A noção moral de certo e errado precede o religioso, caso contrário o homem não teria sobrevivido longos milênios antes de pensar a existência da alma transcendente, de Deus e de todos os mitos que constituem as religiões. A organização social em família, clã, tribo e comunidades maiores é uma característica do homo biologicus.
Alguns pensadores da ética, teístas inconfessáveis,
recorrem à frase de Dostoiévski, de que sem Deus tudo seria permitido. Tenho
minhas dúvidas se os citadores de Dostoiévski leram seu Os irmãos Karámazov.

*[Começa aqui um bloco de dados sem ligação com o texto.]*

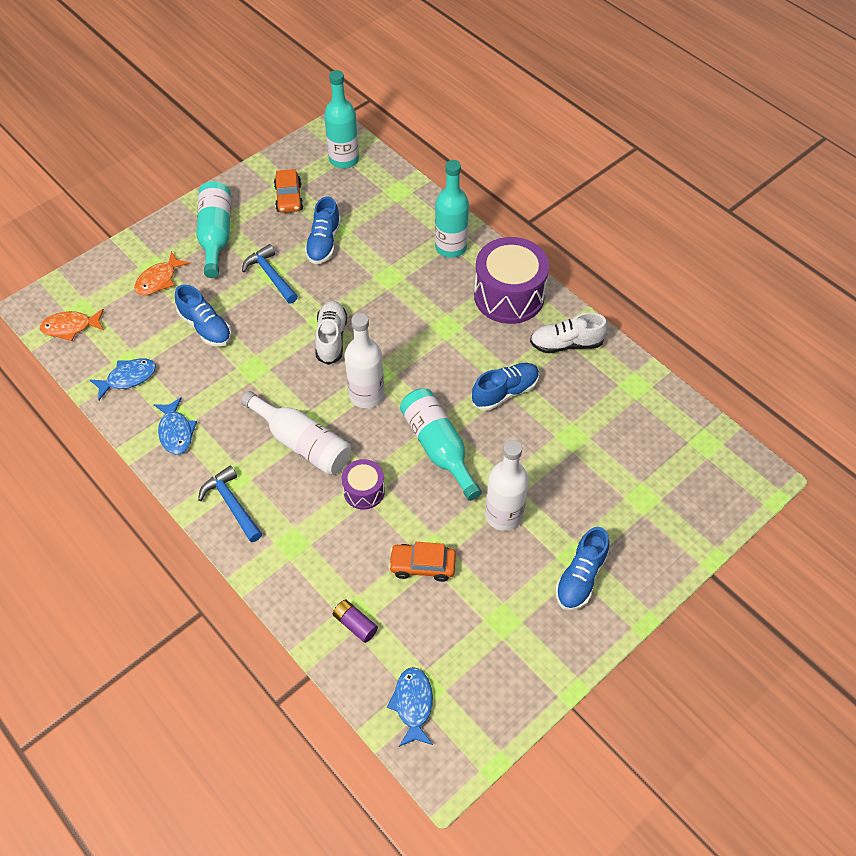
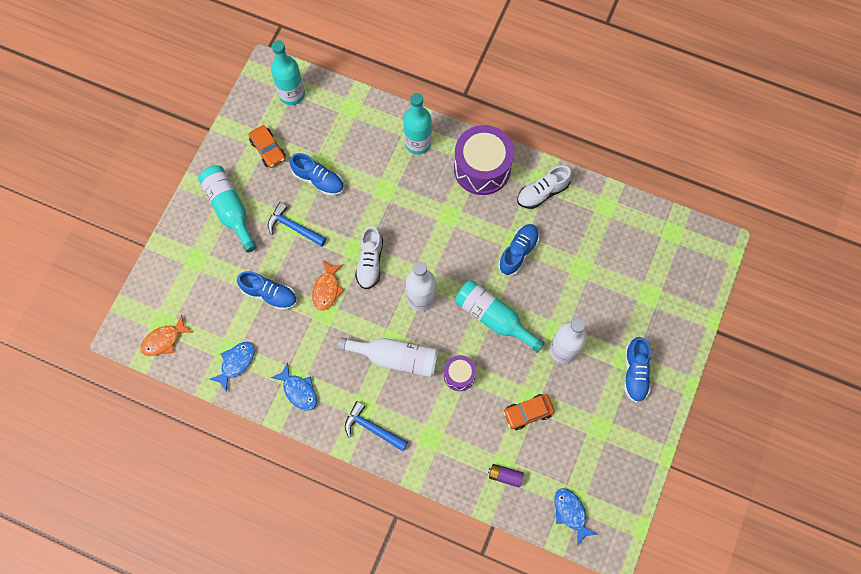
camera: 25 degrees left, 15 degrees up
(159, 280) = (208, 268): orange fish -> orange fish (327, 289)
(324, 243) = (318, 180): blue shoe -> blue shoe turned 45 degrees counterclockwise
(331, 338) = (370, 262): white shoe -> white shoe turned 150 degrees counterclockwise

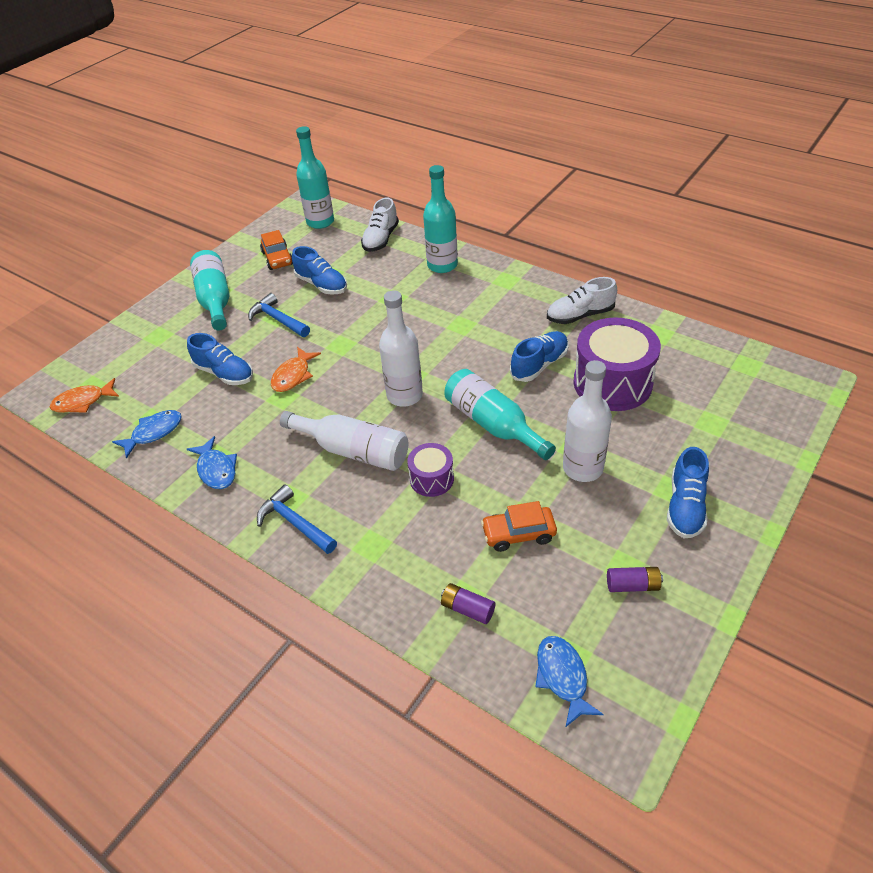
camera: 15 degrees right, 25 degrees down
(370, 262) = (353, 357): white shoe -> white shoe (381, 239)
(482, 168) = (511, 290): purple drum -> purple drum (612, 383)
(606, 441) = (632, 585): none -> purple battery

A citação é descontextualizada, tomada como uma afirmação. Na verdade, é uma
pergunta. Mítia narra a Aliocha o diálogo que teve com Ivan (os três irmãos
Karamázov): “Ivan não tem Deus... Eu lhe perguntei: ‘Então, nessas condições,
tudo é permitido?’” (p. 682).
A despeito de Dostoiévski ser um
cristão ortodoxo, não afirma que sem Deus tudo seria permitido. O “sim” da
resposta é um dos pressupostos. Há o “não”. Não li até o presente que se
tudo é permitido, também o é a moralidade sem Deus. Dizer que haveria um
retorno à horda se a não existência de Deus viesse a ser confirmada já reflete
o espírito cristão, propenso a depreciar o homem natural.